Work to complete
Restate the full listing word for word; images stay out of it.

=== Begin Enclosure ===

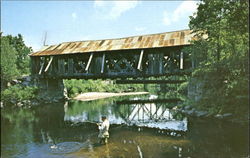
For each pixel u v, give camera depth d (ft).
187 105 54.80
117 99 101.76
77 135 31.86
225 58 40.96
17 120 46.42
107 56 68.03
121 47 63.41
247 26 30.09
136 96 122.93
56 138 30.30
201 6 39.65
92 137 30.27
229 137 26.48
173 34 63.00
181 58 51.90
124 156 21.61
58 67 77.71
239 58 34.91
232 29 33.27
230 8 32.32
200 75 47.78
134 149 23.88
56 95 91.81
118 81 84.02
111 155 22.03
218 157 20.06
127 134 31.45
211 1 35.42
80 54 71.67
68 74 75.00
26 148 25.66
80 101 91.56
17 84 87.45
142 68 62.34
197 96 48.98
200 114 43.34
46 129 36.86
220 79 41.78
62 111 60.70
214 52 44.88
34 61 83.66
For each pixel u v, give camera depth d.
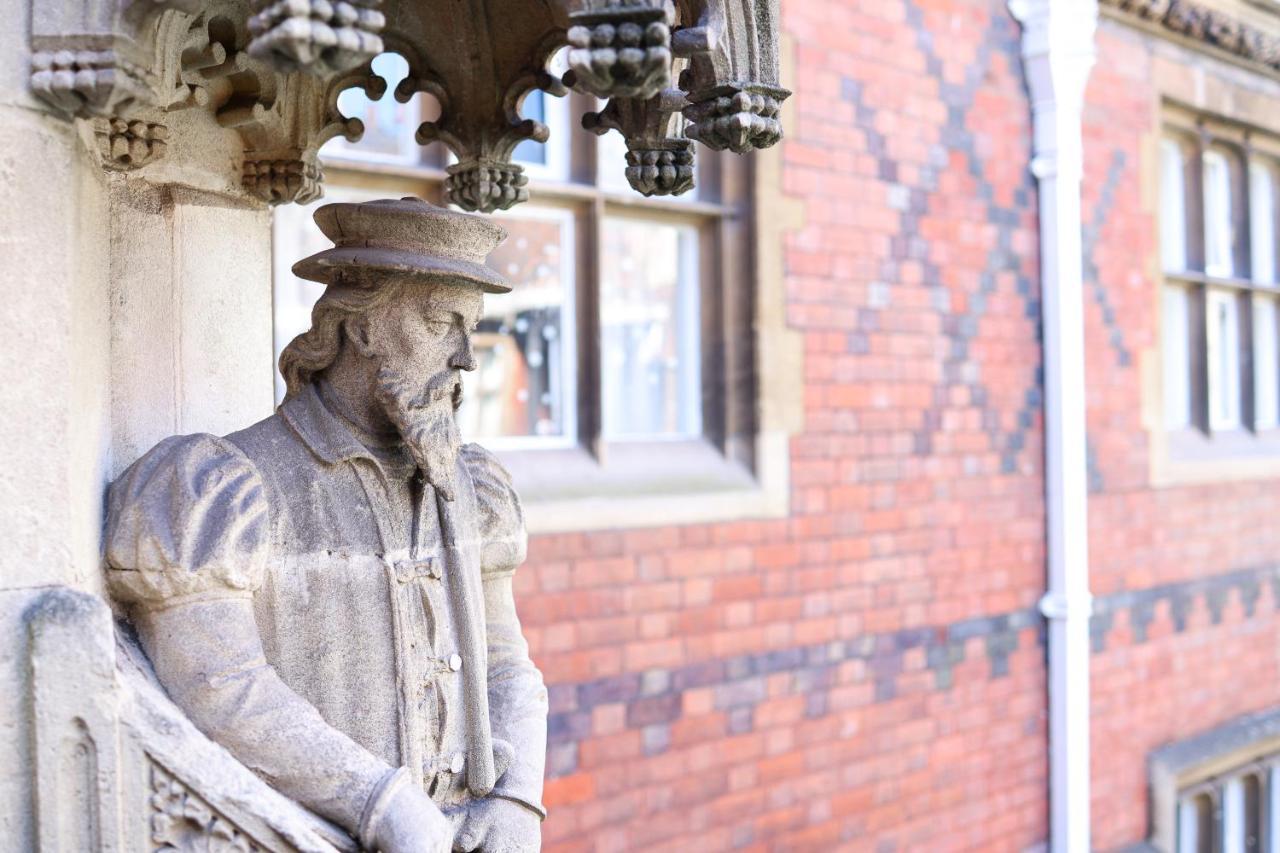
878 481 4.23
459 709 1.47
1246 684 5.94
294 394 1.47
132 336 1.54
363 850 1.26
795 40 4.01
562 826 3.42
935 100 4.44
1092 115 5.11
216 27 1.49
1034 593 4.79
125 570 1.26
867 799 4.18
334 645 1.38
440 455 1.42
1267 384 6.55
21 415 1.14
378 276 1.41
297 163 1.71
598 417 3.61
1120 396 5.23
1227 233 6.20
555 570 3.42
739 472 3.90
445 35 1.84
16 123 1.14
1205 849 5.81
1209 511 5.75
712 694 3.75
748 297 3.91
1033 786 4.77
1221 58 5.78
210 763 1.19
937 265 4.44
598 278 3.61
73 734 1.14
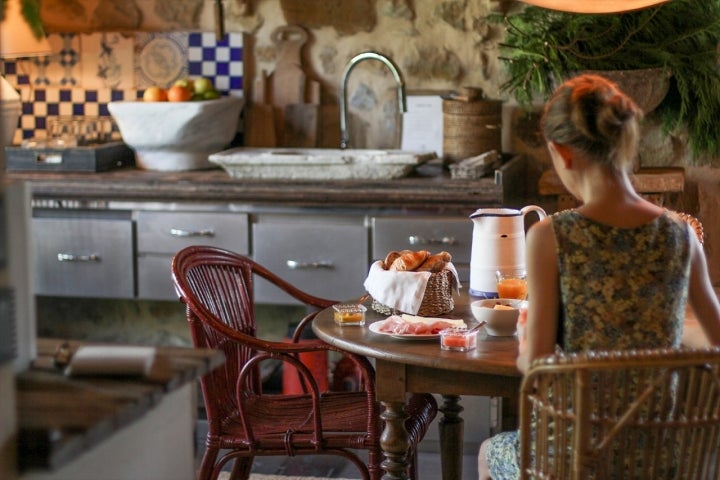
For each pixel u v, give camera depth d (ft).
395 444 8.80
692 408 6.71
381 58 15.11
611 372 6.66
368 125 16.42
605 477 6.81
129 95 16.84
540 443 7.05
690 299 7.51
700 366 6.51
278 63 16.49
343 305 9.85
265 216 14.51
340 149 16.06
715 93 14.24
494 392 8.42
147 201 14.74
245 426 9.67
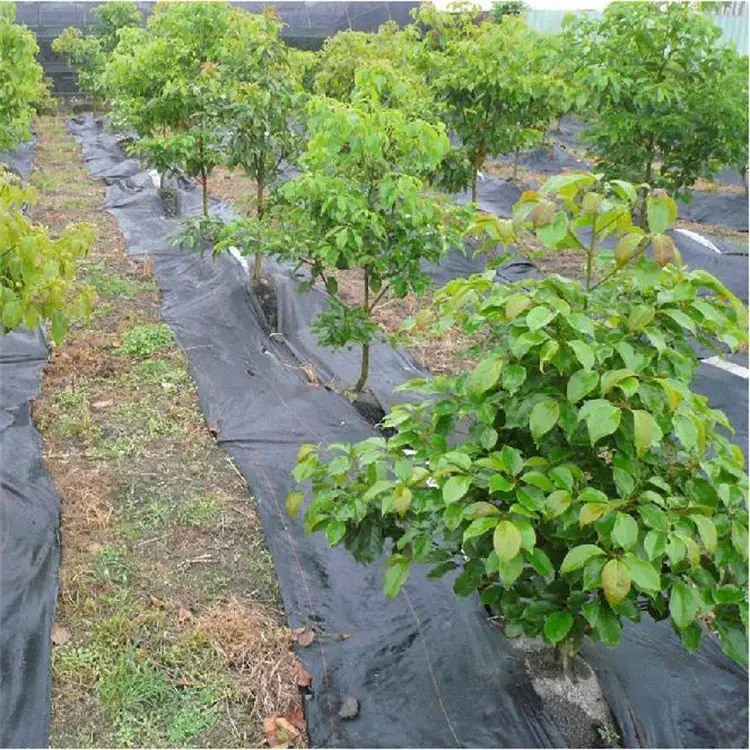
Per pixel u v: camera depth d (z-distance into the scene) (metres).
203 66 8.12
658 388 2.13
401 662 3.04
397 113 4.19
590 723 2.81
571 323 2.06
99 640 3.16
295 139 6.60
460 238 4.54
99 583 3.49
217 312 6.61
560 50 7.29
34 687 2.91
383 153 4.41
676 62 6.79
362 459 2.41
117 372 5.53
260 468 4.38
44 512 3.87
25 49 9.20
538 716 2.79
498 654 3.03
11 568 3.45
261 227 5.05
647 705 2.87
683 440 2.03
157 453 4.56
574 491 2.20
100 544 3.74
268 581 3.57
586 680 2.95
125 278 7.53
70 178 12.37
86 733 2.79
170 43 8.59
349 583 3.47
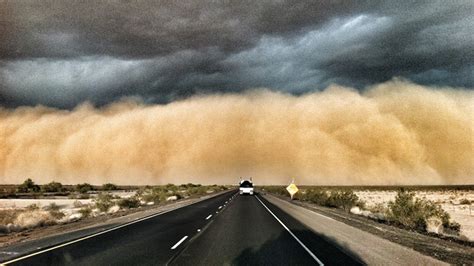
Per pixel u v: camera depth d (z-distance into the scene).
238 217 18.77
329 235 12.40
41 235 12.11
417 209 17.75
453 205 35.69
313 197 38.25
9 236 12.09
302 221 17.08
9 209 26.25
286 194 55.22
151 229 13.58
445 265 7.95
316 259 8.14
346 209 28.78
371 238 12.07
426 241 12.01
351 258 8.34
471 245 11.95
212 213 21.28
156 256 8.25
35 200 46.75
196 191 63.91
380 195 62.88
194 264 7.44
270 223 15.99
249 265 7.41
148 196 36.69
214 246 9.73
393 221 19.22
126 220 17.20
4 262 7.53
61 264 7.34
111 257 8.09
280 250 9.24
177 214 20.53
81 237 11.35
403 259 8.45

=== End Enclosure ===

Response for this exercise
For each pixel u v, give camera depth d (ft).
187 105 54.80
117 99 101.76
77 135 31.86
225 58 40.96
17 120 46.42
107 56 68.03
121 47 63.41
247 26 30.09
136 96 122.93
56 138 30.30
201 6 39.65
92 137 30.27
229 137 26.48
173 34 63.00
181 58 51.90
124 156 21.61
58 67 77.71
239 58 34.91
232 29 33.27
230 8 32.32
200 75 47.78
134 149 23.88
56 95 91.81
118 81 84.02
111 155 22.03
218 157 20.06
127 134 31.45
211 1 35.42
80 54 71.67
68 74 75.00
26 148 25.66
80 101 91.56
17 84 87.45
142 68 62.34
197 96 48.98
200 114 43.34
46 129 36.86
220 79 41.78
62 111 60.70
214 52 44.88
34 61 83.66
For each pixel u v, give camera depth d.
878 481 4.23
459 709 1.47
1246 684 5.94
294 394 1.47
132 336 1.54
363 850 1.26
795 40 4.01
562 826 3.42
935 100 4.44
1092 115 5.11
216 27 1.49
1034 593 4.79
125 570 1.26
867 799 4.18
334 645 1.38
440 455 1.42
1267 384 6.55
21 415 1.14
378 276 1.41
297 163 1.71
598 417 3.61
1120 396 5.23
1227 233 6.20
555 570 3.42
739 472 3.90
445 35 1.84
16 123 1.14
1205 849 5.81
1209 511 5.75
712 694 3.75
748 297 3.91
1033 786 4.77
1221 58 5.78
210 763 1.19
937 265 4.44
598 278 3.61
73 734 1.14
For each pixel u v, give camera depth d (ft).
395 444 8.80
692 408 6.71
381 58 15.11
611 372 6.66
368 125 16.42
605 477 6.81
129 95 16.84
540 443 7.05
690 299 7.51
700 366 6.51
278 63 16.49
343 305 9.85
265 216 14.51
340 149 16.06
715 93 14.24
494 392 8.42
147 201 14.74
245 426 9.67
Per pixel u v: camera depth d (z-distance into the scene) (metres).
203 66 8.12
658 388 2.13
401 662 3.04
397 113 4.19
590 723 2.81
571 323 2.06
99 640 3.16
295 139 6.60
460 238 4.54
99 583 3.49
217 312 6.61
560 50 7.29
34 687 2.91
383 153 4.41
676 62 6.79
362 459 2.41
117 372 5.53
260 468 4.38
44 512 3.87
25 49 9.20
538 716 2.79
498 654 3.03
11 568 3.45
261 227 5.05
647 705 2.87
683 440 2.03
157 453 4.56
574 491 2.20
100 544 3.74
268 581 3.57
586 680 2.95
125 278 7.53
70 178 12.37
86 733 2.79
170 43 8.59
349 583 3.47
Per pixel u v: camera depth d (z-distance into the scene).
238 217 18.77
329 235 12.40
41 235 12.11
417 209 17.75
453 205 35.69
313 197 38.25
9 236 12.09
302 221 17.08
9 209 26.25
286 194 55.22
151 229 13.58
445 265 7.95
316 259 8.14
346 209 28.78
371 238 12.07
426 241 12.01
351 258 8.34
471 245 11.95
212 213 21.28
156 256 8.25
35 200 46.75
196 191 63.91
380 195 62.88
194 264 7.44
270 223 15.99
249 265 7.41
148 196 36.69
214 246 9.73
393 221 19.22
126 220 17.20
4 262 7.53
61 264 7.34
111 257 8.09
280 250 9.24
177 214 20.53
81 237 11.35
403 259 8.45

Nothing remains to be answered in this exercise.